Berlin/Johannesburg 07 May, 2008 -Transparency International (TI) is gravely concerned about news confirming the disbanding of the Directorate of Special Operations, South Africa’s independent police unit dedicated to fighting corruption and organised crime known as the Scorpions.
“With this decision, South Africa undermines its anti-corruption advances and stalls progress made towards building a strong national system of integrity”, said Cobus de Swardt, Managing Director of TI. “The Scorpions unit and the crimes it could stop should not fall victim to political battles. The unit’s successful track record of investigating and prosecuting should speak for itself.”
The chain of events leading to the disbanding of the Scorpions unit was initiated by an African National Congress (ANC) party National Executive Council (NEC) meeting resolution issued in December. This is troubling given that some NEC members were under investigation by the Scorpions. In this context, the disbanding deals a serious blow to the integrity of the ruling ANC party, the Cabinet and the government of South Africa.
“We urge President Mbeki, the Cabinet, Parliament and all South Africans to stand up for the fight against corruption by defending the continuity of the Scorpions unit. It is disturbing that in spite of having excelled at delivering on corruption challenges the unit is being dissolved at the prime of its performance,” said Danny Titus, Chair of TI South Africa.
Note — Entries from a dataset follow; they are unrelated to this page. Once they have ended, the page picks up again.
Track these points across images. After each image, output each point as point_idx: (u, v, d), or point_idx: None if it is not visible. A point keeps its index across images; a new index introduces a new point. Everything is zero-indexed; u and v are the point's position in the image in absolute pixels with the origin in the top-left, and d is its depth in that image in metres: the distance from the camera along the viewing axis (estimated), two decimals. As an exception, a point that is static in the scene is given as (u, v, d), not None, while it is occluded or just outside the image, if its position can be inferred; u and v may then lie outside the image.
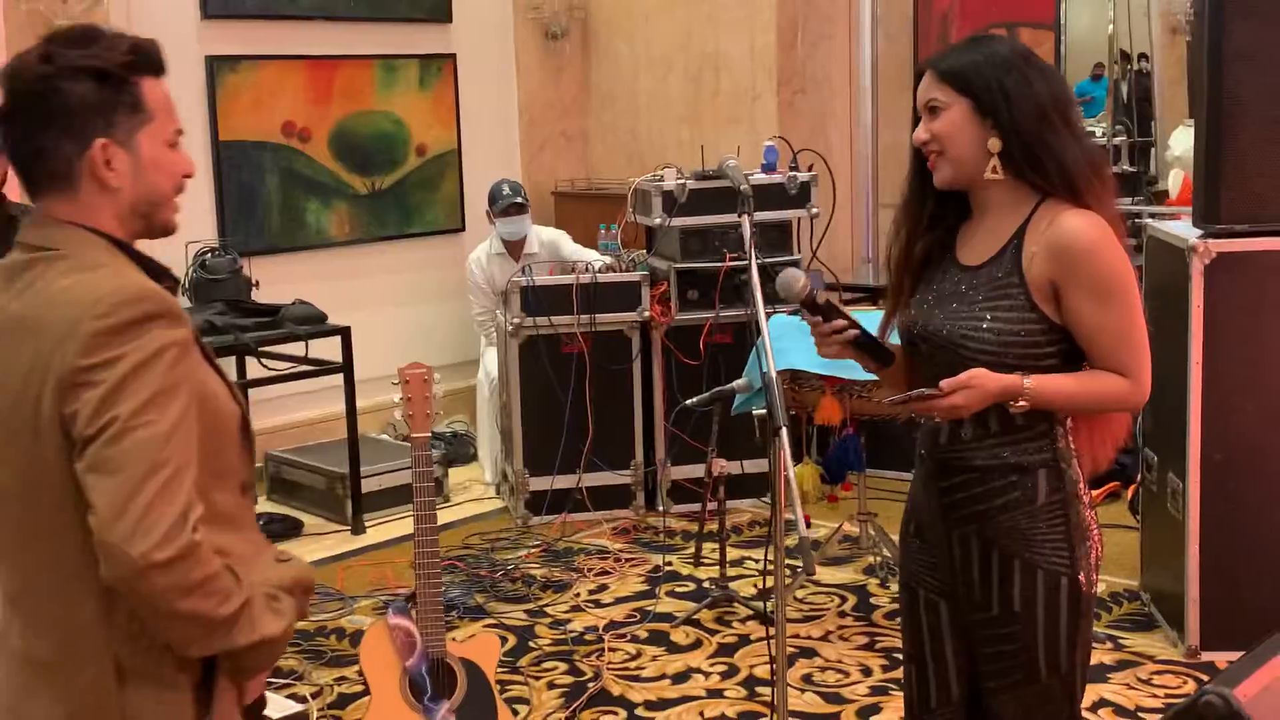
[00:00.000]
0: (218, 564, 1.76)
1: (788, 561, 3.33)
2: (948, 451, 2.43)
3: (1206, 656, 4.08)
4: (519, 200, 6.14)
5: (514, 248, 6.19)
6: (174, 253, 5.78)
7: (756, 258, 5.58)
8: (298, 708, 3.90)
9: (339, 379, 5.67)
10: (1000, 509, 2.38)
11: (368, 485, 5.69)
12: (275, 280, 5.95)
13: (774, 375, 2.84)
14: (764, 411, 2.89)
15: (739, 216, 3.05)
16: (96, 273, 1.79)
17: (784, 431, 2.79)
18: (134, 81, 1.86)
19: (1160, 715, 3.72)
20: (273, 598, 1.86)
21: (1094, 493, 5.55)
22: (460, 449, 6.48)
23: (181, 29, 5.93)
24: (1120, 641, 4.28)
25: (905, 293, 2.50)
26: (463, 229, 6.90)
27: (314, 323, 5.56)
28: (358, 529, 5.61)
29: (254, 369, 5.73)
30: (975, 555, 2.42)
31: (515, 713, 3.79)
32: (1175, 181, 8.15)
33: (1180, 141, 8.31)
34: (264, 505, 6.00)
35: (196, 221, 5.97)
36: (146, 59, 1.91)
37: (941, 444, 2.44)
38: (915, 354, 2.50)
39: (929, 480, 2.49)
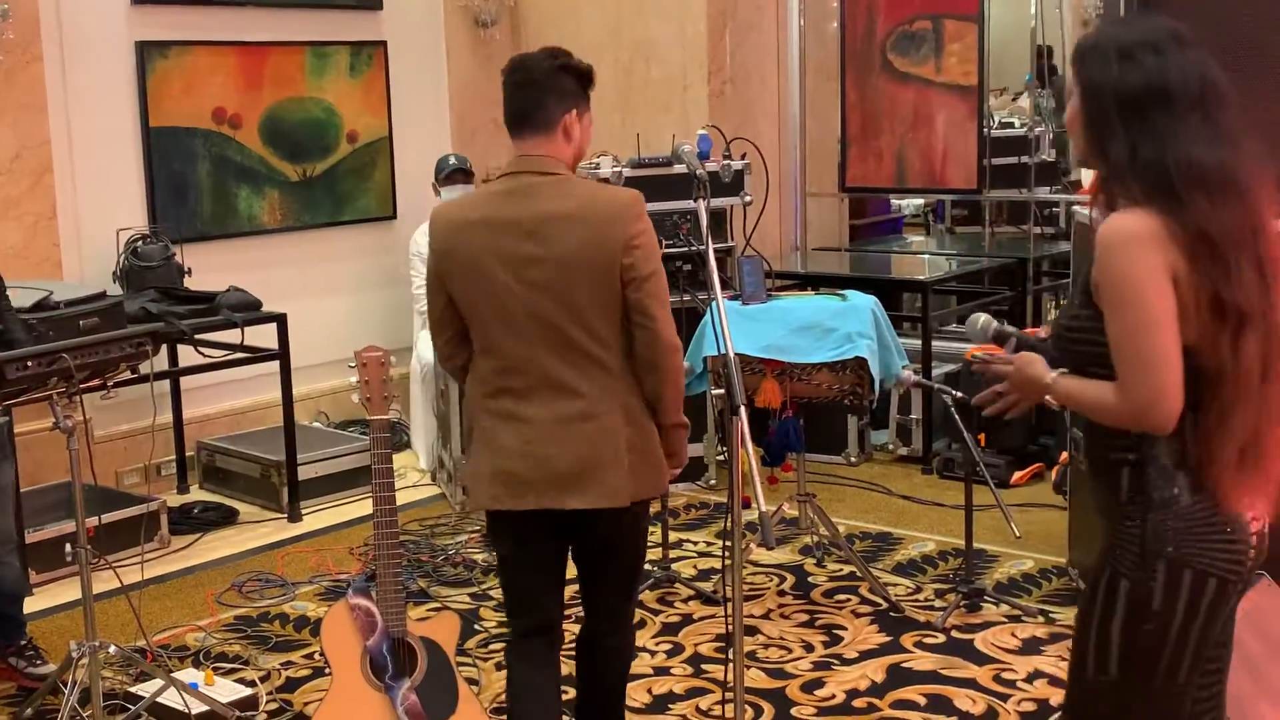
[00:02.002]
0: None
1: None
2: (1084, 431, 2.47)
3: (1135, 628, 4.21)
4: (465, 168, 6.24)
5: None
6: (105, 239, 5.74)
7: (696, 244, 5.68)
8: (247, 691, 3.91)
9: (268, 367, 5.66)
10: (1099, 500, 2.42)
11: (303, 473, 5.68)
12: (207, 268, 5.91)
13: (733, 356, 2.92)
14: (720, 392, 2.95)
15: (694, 201, 3.11)
16: (593, 186, 3.11)
17: (743, 411, 2.86)
18: (591, 82, 3.09)
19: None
20: None
21: (1019, 474, 5.75)
22: (394, 437, 6.47)
23: (111, 14, 5.87)
24: (1051, 615, 4.42)
25: None
26: (394, 217, 6.89)
27: (250, 310, 5.54)
28: (294, 516, 5.60)
29: (186, 356, 5.69)
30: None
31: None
32: (1088, 172, 8.36)
33: (1091, 133, 8.52)
34: (197, 494, 5.97)
35: (127, 208, 5.93)
36: (590, 77, 3.10)
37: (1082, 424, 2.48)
38: None
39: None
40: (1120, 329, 2.22)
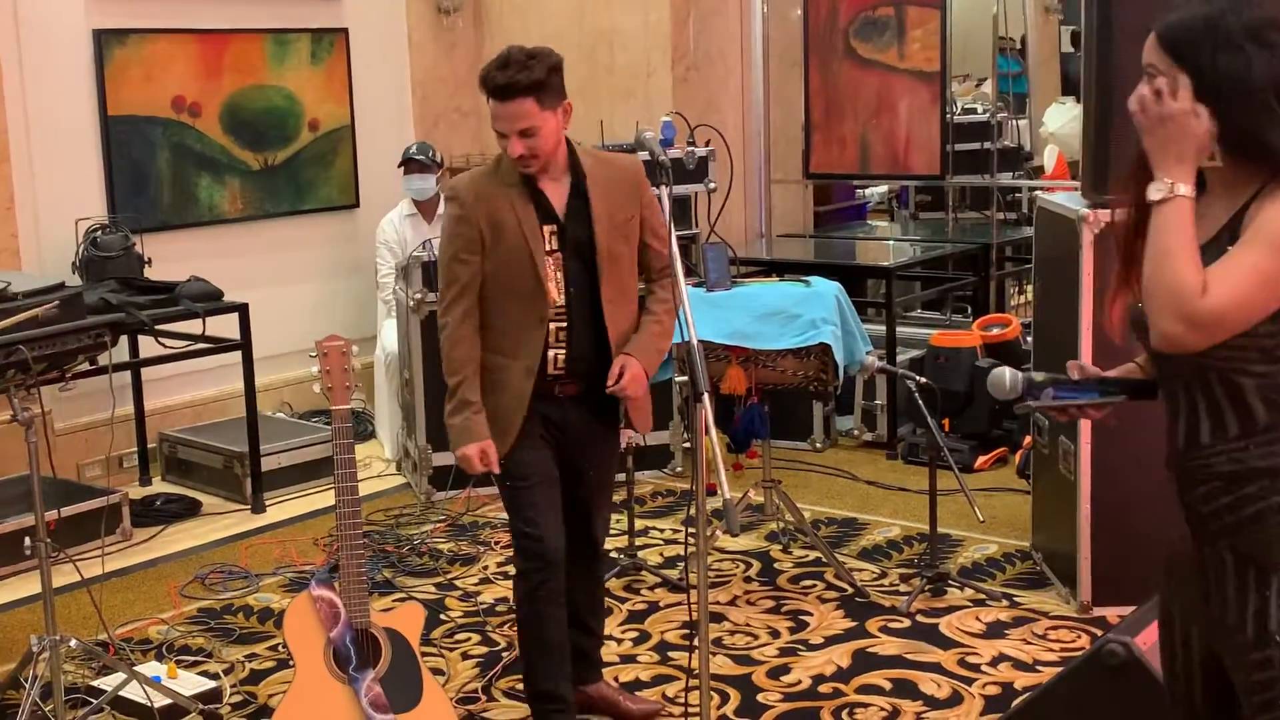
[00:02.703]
0: (458, 347, 3.32)
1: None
2: (1187, 460, 2.15)
3: (1098, 611, 4.24)
4: (418, 157, 6.24)
5: (425, 209, 6.28)
6: (64, 229, 5.69)
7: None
8: (211, 684, 3.89)
9: (230, 357, 5.62)
10: (1252, 519, 2.09)
11: (266, 464, 5.65)
12: (167, 257, 5.86)
13: (696, 343, 2.91)
14: (685, 379, 2.95)
15: (658, 187, 3.10)
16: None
17: (706, 397, 2.86)
18: (486, 97, 3.30)
19: (1059, 668, 3.87)
20: (467, 403, 3.30)
21: (982, 459, 5.77)
22: (358, 427, 6.46)
23: (68, 1, 5.80)
24: (1015, 599, 4.44)
25: (1132, 272, 2.18)
26: (357, 205, 6.85)
27: (211, 300, 5.49)
28: (258, 508, 5.57)
29: (148, 347, 5.64)
30: (1229, 573, 2.12)
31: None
32: (1050, 157, 8.40)
33: (1054, 118, 8.57)
34: (159, 486, 5.93)
35: (86, 198, 5.87)
36: (484, 86, 3.28)
37: (1180, 450, 2.16)
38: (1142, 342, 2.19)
39: (1177, 494, 2.20)
40: (1252, 262, 2.01)
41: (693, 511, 2.93)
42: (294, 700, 3.20)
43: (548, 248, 3.35)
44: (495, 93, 3.24)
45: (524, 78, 3.22)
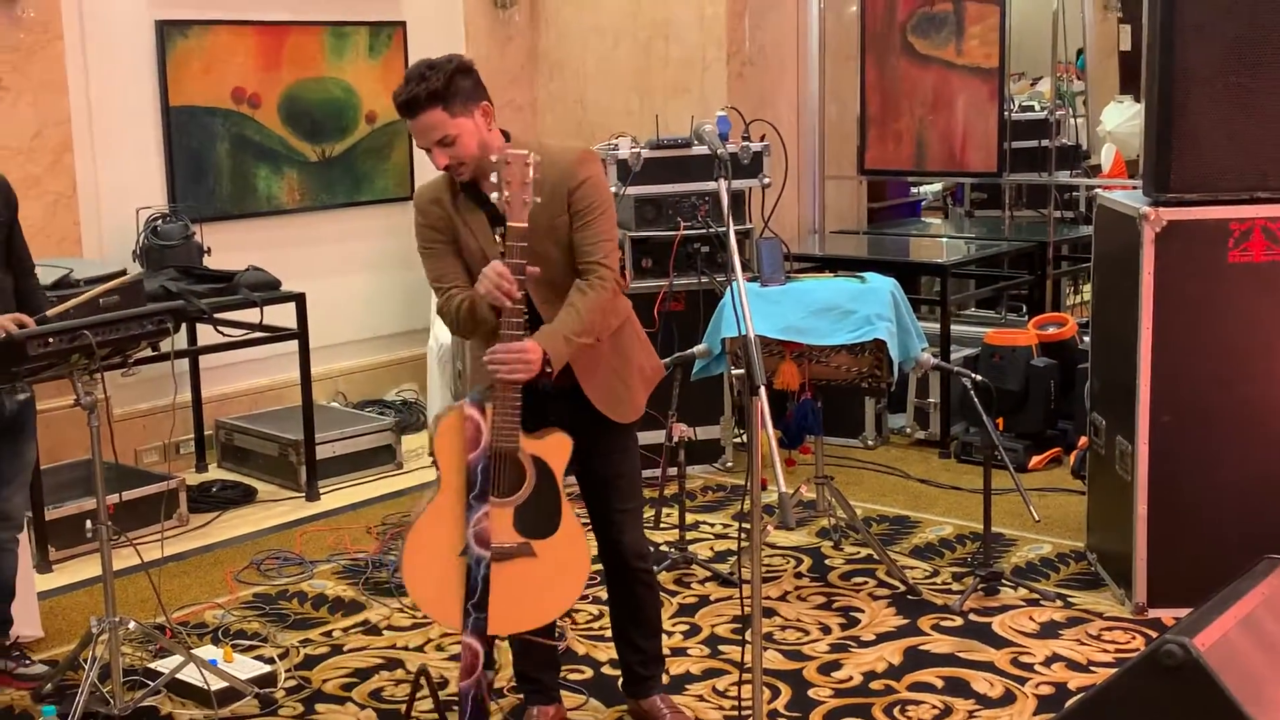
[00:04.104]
0: (450, 300, 3.33)
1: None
2: None
3: (1153, 613, 4.21)
4: None
5: None
6: (124, 217, 5.76)
7: (714, 226, 5.67)
8: (266, 668, 3.93)
9: (287, 346, 5.67)
10: None
11: (321, 452, 5.70)
12: (226, 247, 5.92)
13: (753, 336, 2.91)
14: (740, 373, 2.94)
15: (715, 180, 3.10)
16: None
17: (763, 390, 2.86)
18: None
19: (1113, 669, 3.84)
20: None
21: (1036, 458, 5.73)
22: (411, 417, 6.50)
23: (131, -8, 5.87)
24: (1069, 600, 4.41)
25: None
26: (412, 197, 6.88)
27: (268, 289, 5.55)
28: (312, 495, 5.62)
29: (205, 335, 5.70)
30: None
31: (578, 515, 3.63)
32: (1108, 156, 8.33)
33: (1111, 117, 8.49)
34: (215, 473, 5.99)
35: (147, 187, 5.94)
36: (397, 104, 3.23)
37: None
38: None
39: None
40: None
41: (747, 506, 2.93)
42: (432, 516, 3.22)
43: (501, 250, 3.30)
44: (401, 110, 3.23)
45: (423, 90, 3.18)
The Scorpions, which will now be folded into the South African Police Services, has been an outstanding independent investigative unit in Africa and globally since beginning operations in 2001. The Scorpions’ skills and commitment have led to conviction rates of up to 93 per cent, yet South African President Thabo Mbeki has now approved its disbanding. Scorpions head, Leonard McCarthy, was appointed Monday to head the World Bank’s Department of Institutional Integrity, the institution’s anti-corruption arm.